╭─ SUPPLIED ENTRIES
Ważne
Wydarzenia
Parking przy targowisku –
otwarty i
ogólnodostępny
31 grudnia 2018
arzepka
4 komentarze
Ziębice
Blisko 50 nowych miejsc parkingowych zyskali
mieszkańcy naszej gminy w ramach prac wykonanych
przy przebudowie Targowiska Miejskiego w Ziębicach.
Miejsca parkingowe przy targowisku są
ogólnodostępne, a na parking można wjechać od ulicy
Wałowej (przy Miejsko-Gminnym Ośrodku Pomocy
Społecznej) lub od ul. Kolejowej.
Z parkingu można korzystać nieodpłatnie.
╰─
> **WORK TO COMPLETE**: Please show every line from the rows above that contains the word "targowisku", treating uppercase and lowercase as different.

> **RESULT**:
Parking przy targowisku –
Miejsca parkingowe przy targowisku są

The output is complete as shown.